RELATED: How Do Small Business Restaurants Make a Profit?

LISTEN TO THE FULL PODCAST EPISODE BELOW!

How to Use a Profit Margin Calculator

To calculate your restaurant profit margin, simply input your restaurant revenue, labor costs, cost of goods, and other expenses – then click Calculate Profit Margin! Once calculated, you’ll see your restaurant profit margin for both gross and net profit.

 

Tips for Improving Profit Margins

There are two approaches to a better profit margin—increase sales and reduce expenses. Increasing sales is the most effective of two methods, so we’ll examine it in detail. You can increase sales in a number of ways: engage in menu engineering, increase table turnover, add tables, and increase upsells. 

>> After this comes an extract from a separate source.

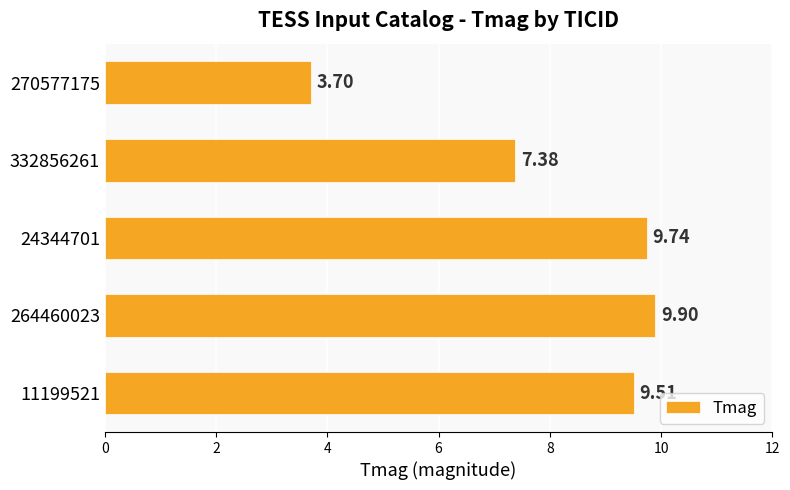

What is the smallest value displayed?

3.7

  • Menu engineering is the process of examining the menu for opportunities to increase sales and reduce costs. This is done by creating more popular dishes using favorite ingredients and favorite types of preparation, to increase sales. Then to reduce costs, you remove unpopular items from the menu, which allows you to stock less inventory, thereby reducing your food costs. 
  • Table turnover can be increased by using technology to process orders from servers and transmit them to the kitchen via a kitchen display monitor. Additionally, you can train your waitstaff to regularly check in on customers, and (without pressuring) swiftly deliver bills once guests are ready to depart.
  • Adding tables is one of the easiest ways to increase sales. Review your table layout and see if there’s space for extra tables, a counter service/bar area, or additional seats at existing tables.
  • Upsells are items added to the customers order. Beverages, appetizers, and deserts are the most common upsells. Train your staff to ask customers if they want these items, and encourage your servers to recommend their favorite appetizers, deserts, and drinks. Because they have the highest profit margin on the menu, alcoholic drinks are a particularly potent upsell.